Kuruluşumuzdan bu yana ödün vermediğimiz konuların başında, müşterilerimize en taze ve lezzetli ürünleri sunmak geliyor. Bu doğrultuda hem ürünlerimizin ideal depolama şartlarının sağlanması hem de mağazalarımıza teslimine kadarki soğuk zincir sürecinin kırılmadan tamamlanması için özel donanımlı depo ve araçlar kullanıyoruz. Depo ve araçların yanı sıra, mağaza talep planlama ve üretim ile dirsek teması halinde çalışıyor, bunu da Kahve Dünyası’nın teknolojik altyapısı ile destekliyoruz. Bu sayede minimum stokla en taze ürünleri sunarak müşteri memnuniyetimizi artırıyoruz. Diğer yandan minimum stok ile çalışmak, minimum zayi anlamına da geliyor ve bu durum maliyetlerimizi ciddi oranda azaltıyor.
Süreçlerinizi iyileştirmek için devreye aldığınız projelerden ve elde ettiğiniz kazanımlardan söz eder misiniz?
Süreçlerimizi iyileştirmek adına hayata geçirdiğimiz iki projeden söz edebiliriz. Yurt içi mağazalara dağıtım operasyonunu şirketimizin özmal araç ve personeli ile gerçekleştiriyorduk. Bu durum verimliliğimizi ve maliyetlerimizi etkiliyordu. Bu nedenle dağıtımı outsource etme kararı aldık ve ilk etapta maliyetlerde avantaj elde ettik. Bunun yanında, verimliliğin raporlarla takip edildiği, olası risklerin (kaza, rapor, iş bırakma, tazminat yükü vb) azaltıldığı, daha izlenebilir ve sürdürülebilir esnek bir yapının hayatımıza geçirilmesini sağladık. Bu proje ile LODER ve SCP Club iş birliğiyle düzenlenen yarışmada, 2018 yılının “En Etkili Tedarik Zinciri Profesyoneli” ödülüne layık görüldüm. Kahve Dünyası’nın vizyonu, ileri teknoloji yatırımları ve yeniliklere açık oluşu, bizleri iyi projeler üretmeye sevk ediyor. Bu ödülü de bu doğrultuda değerlendiriyorum.
Bu alandaki ikinci projemiz ise “Stok Optimizasyonu” oldu. Mağazalarımız ve tüm depolarımızdaki çikolata ürünlerini optimum stok seviyelerine çekmek ve bunun sürekliliğini sağlamak adına satış operasyon departmanımızla birlikte bir proje başlatarak stok süreçlerimizi yeniden ele aldık.
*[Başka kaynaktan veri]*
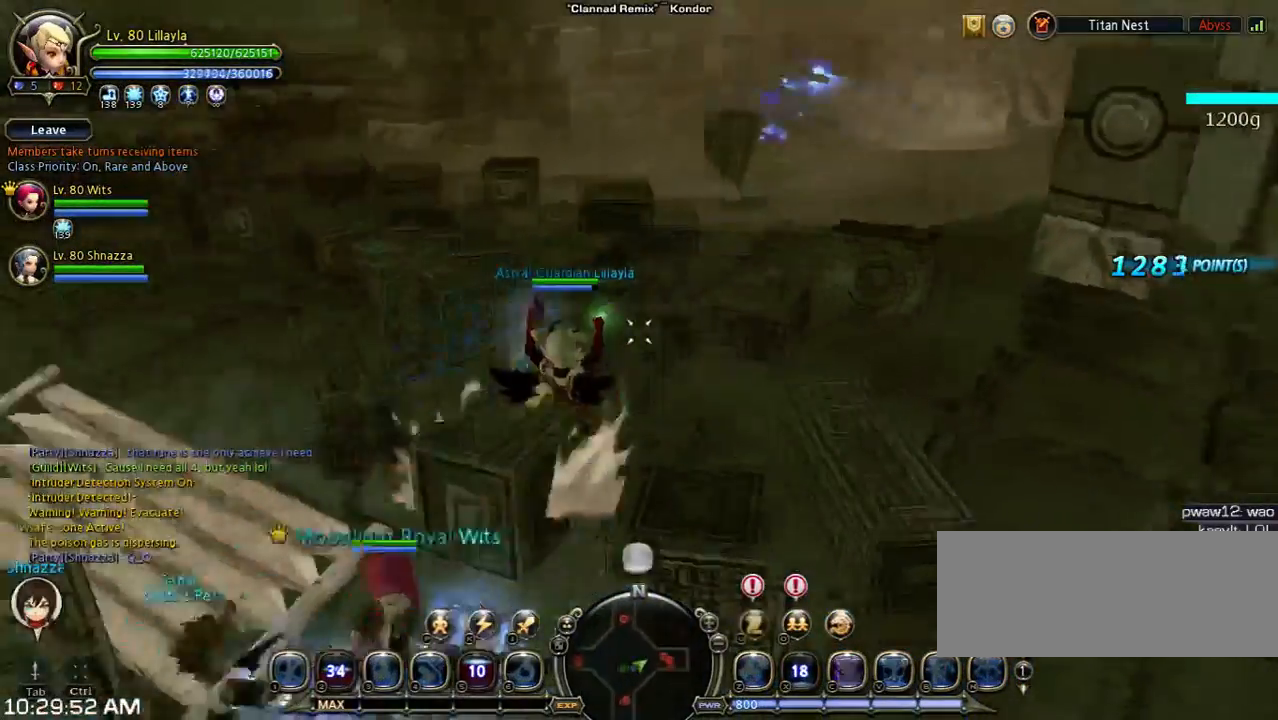
{"keys": ["w"], "events": []}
Stok yönetimine teknolojiyi daha fazla entegre ederek konuyla ilgili departmanların bağlantısını güçlendirdik. Yaklaşık dört aylık süre içinde hem mağazalardaki atıl stok seviyeleri azaltıldı hem stok yönetiminin ne kadar önemli olduğu konusunda farkındalık artırıldı hem de maliyet avantajı sağlandı.
YILDA 15 BİN TON
SEVKİYAT YAPIYOR
Yılda ne kadarlık bir ürün sevkiyatı yapıyorsunuz? Lojistik şirketlerinden destek alıyor musunuz? Bu alanda iş ortaklarınızı seçerken en temel kriterleriniz neler?
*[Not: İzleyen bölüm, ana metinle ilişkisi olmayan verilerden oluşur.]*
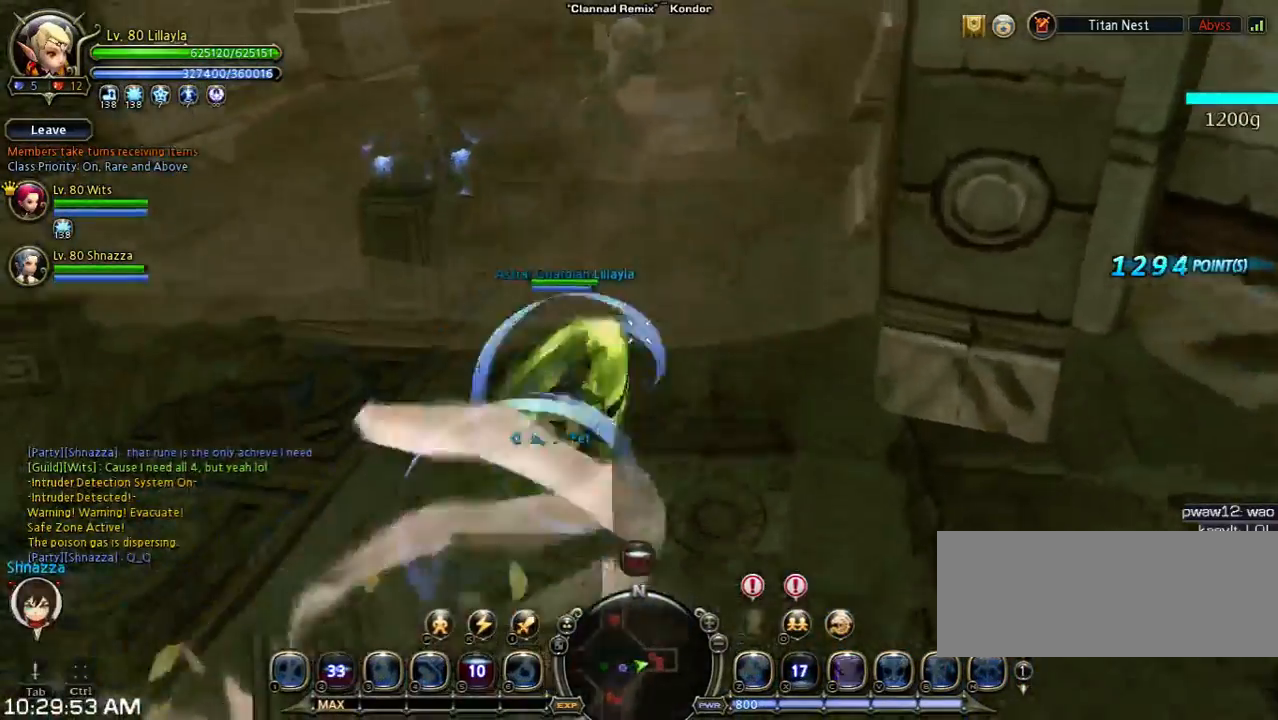
{"keys": ["w"], "events": [[400, "n", "down"], [467, "n", "up"]]}
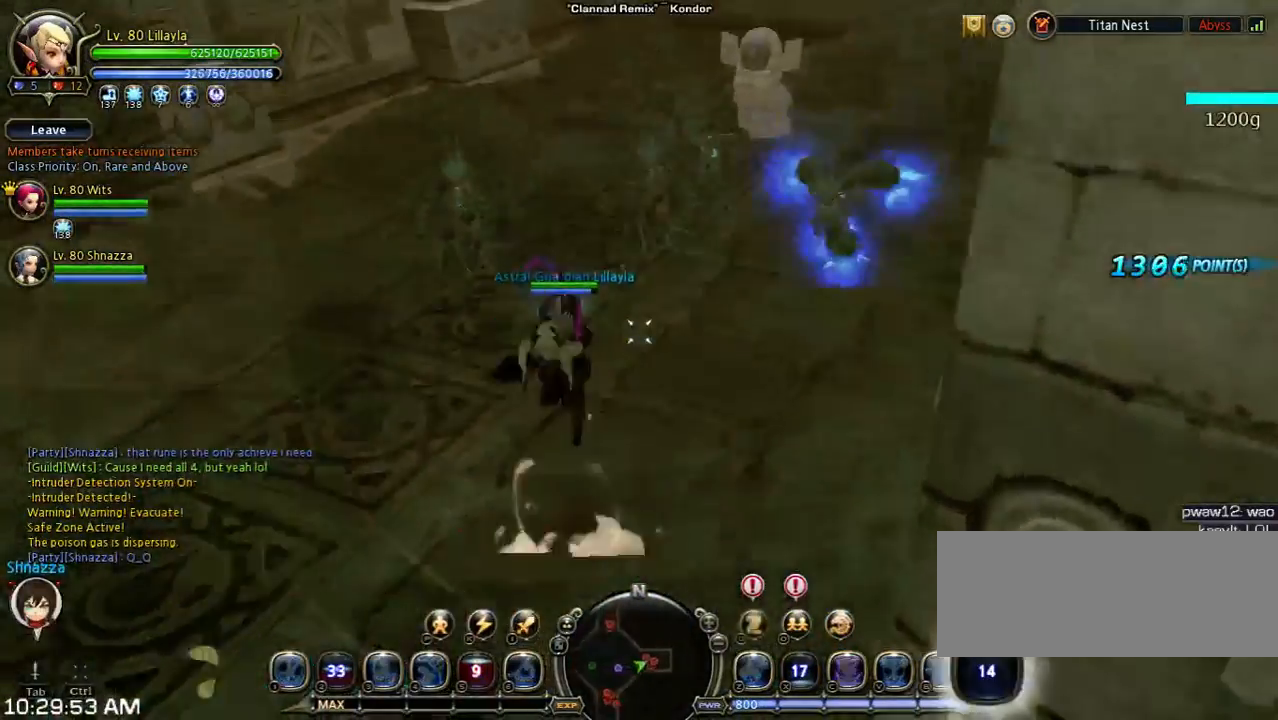
{"keys": ["shift", "w"], "events": [[100, "n", "down"], [200, "n", "up"], [333, "w", "up"], [433, "w", "down"], [500, "shift", "down"]]}
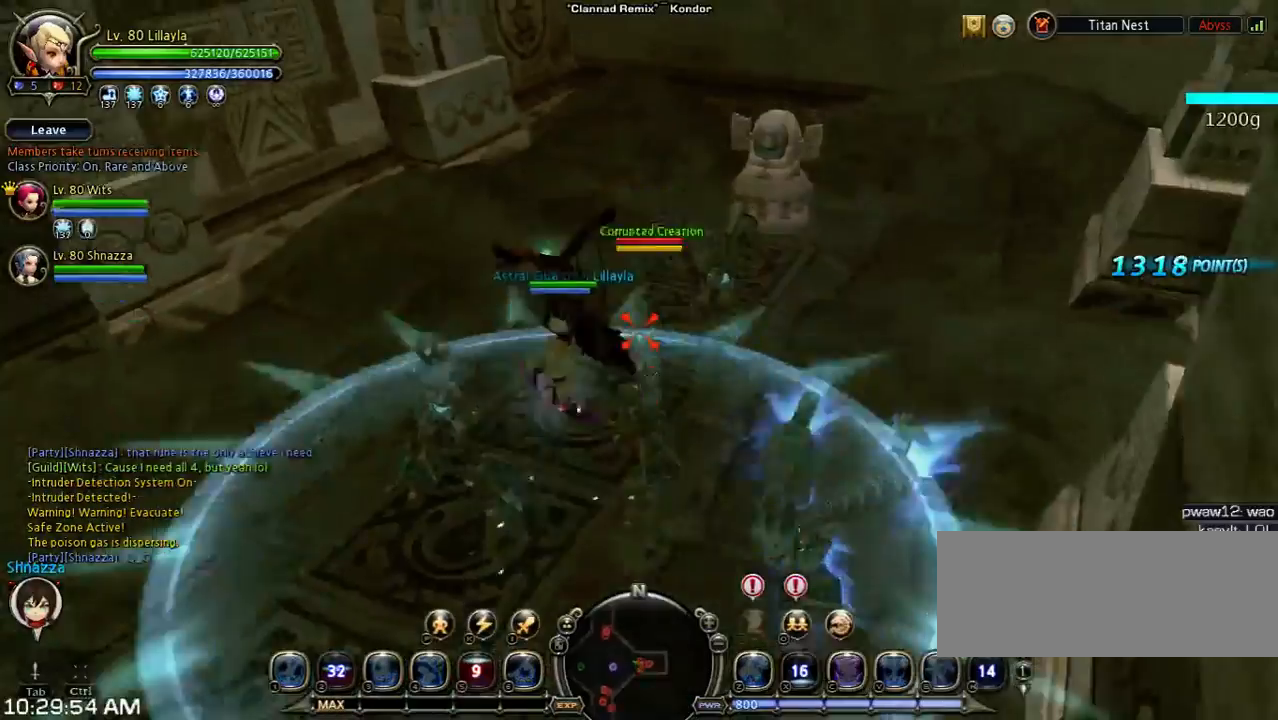
{"keys": [], "events": [[233, "shift", "up"], [233, "w", "up"]]}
Yurt içi sevkiyatlarımızın tamamında, yurt dışı sevkiyatlarımızın ise neredeyse tamamında karayolu ile ürünlerimizi taşıyoruz. 1.500 tonu donuk ürün olmak üzere yıllık yaklaşık 15 bin ton sevkiyat yapıyoruz. İstanbul içi serin, İstanbul dışı serin, İstanbul içi donuk, İstanbul dışı donuk olmak üzere dört farklı kategoride dağıtım işlemi uyguluyoruz. Bunlar arasında yalnızca İstanbul içi donuk dağıtım operasyonunu şirketimizin özmal araç ve kadrolu personeliyle yapıyor, bunun dışındaki dağıtım operasyonlarında sektörün önde gelen lojistik firmalarından hizmet alıyoruz. Depolama operasyonunun ise tamamını kendi yönetimimizde olan depolarımızda gerçekleştiriyoruz. Mağaza sevkiyatlarımızın yanı sıra, her yıl katlanarak büyüyen e-ticaret kanalımızın dağıtım organizasyonuna da büyük önem veriyoruz. Bu noktada da, konusunda uzman firmalarla çalışarak müşterilerimize farklı teslim seçenekleri sunuyoruz. Bu firmaları seçerken dikkat ettiğimiz temel faktörleri şöyle sıralayabiliriz: İşinin uzmanı kadro ve donanıma sahip olmaları, sağlam referansları, sadece operasyonel değil, aynı zamanda sistemsel olarak da gerekli altyapıya sahip olmaları ve en önemlisi de Kahve Dünyası’nın çözüm ortağı olarak, bizi temsil edebilecek vizyona ve tecrübeye sahip olmaları.
Lojistik süreçlerde yaşadığınız ve çözüm bekleyen en temel sorunlar neler? Lojistik şirketlerine önerileriniz neler?
Lojistik süreçlerde yaşadığımız en temel sorunların başında kalifiye eleman azlığı, tüm süreçlere tek elden çözüm sunacak firmaların azlığı, standartlaşmamış sistem altyapısı, entegrasyon problemleri ve günümüz global teknolojilerden yeterince yararlanamama geliyor. Lojistik şirketlerine önerilerim ise talep edilen hizmetlere teklif vermeden evvel çok dikkatli ve titiz hazırlık yapmaları, hizmet süresi içerisinde olası ilave taleplere cevap verebilecek altyapıyı hazırlamaları, teknolojik gelişmeleri yakından takip edip en hızlı şekilde süreçlerine adapte etmeleri ve “operasyon kalitemi daha fazla nasıl artırırım” düşüncesiyle hareket etmeleri olacak. Bunların yanı sıra, kalifiye personel çalıştırıp tutma konusunda daha hevesli olmaları ve sadece müşteri ile değil aynı zamanda rakipleriyle de ortak çalışma konusuna açık olmaları hem kendileri hem de kendilerinden hizmet alan şirketler açısından çok daha iyi sonuçlar ortaya çıkaracaktır.